─── DATASET EXTRACT ───

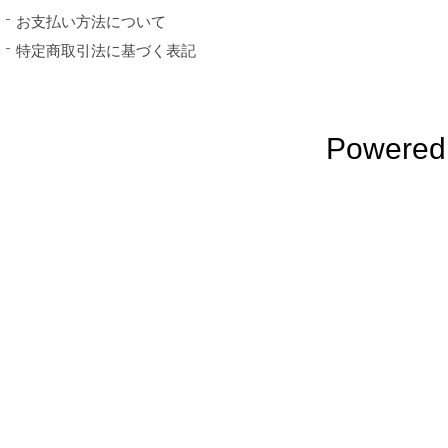
お支払い方法について
特定商取引法に基づく表記
Powered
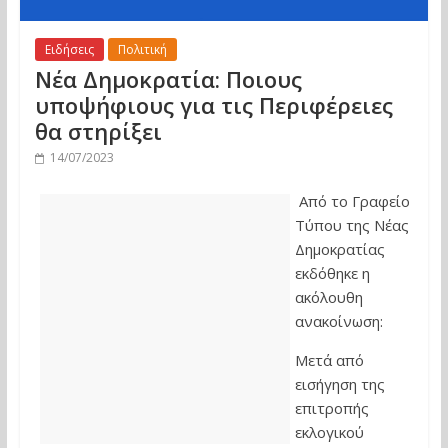
Ειδήσεις
Πολιτική
Νέα Δημοκρατία: Ποιους
υποψήφιους για τις Περιφέρειες
θα στηρίξει
14/07/2023
Από το Γραφείο
Τύπου της Νέας
Δημοκρατίας
εκδόθηκε η
ακόλουθη
ανακοίνωση:
Μετά από
εισήγηση της
επιτροπής
εκλογικού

───

Reproduce every line of text from the records above verbatim, leaving out the pictures.

#### [YOUR RESPONSE]
お支払い方法について
特定商取引法に基づく表記
Powered
Ειδήσεις
Πολιτική
Νέα Δημοκρατία: Ποιους
υποψήφιους για τις Περιφέρειες
θα στηρίξει
14/07/2023
Από το Γραφείο
Τύπου της Νέας
Δημοκρατίας
εκδόθηκε η
ακόλουθη
ανακοίνωση:
Μετά από
εισήγηση της
επιτροπής
εκλογικού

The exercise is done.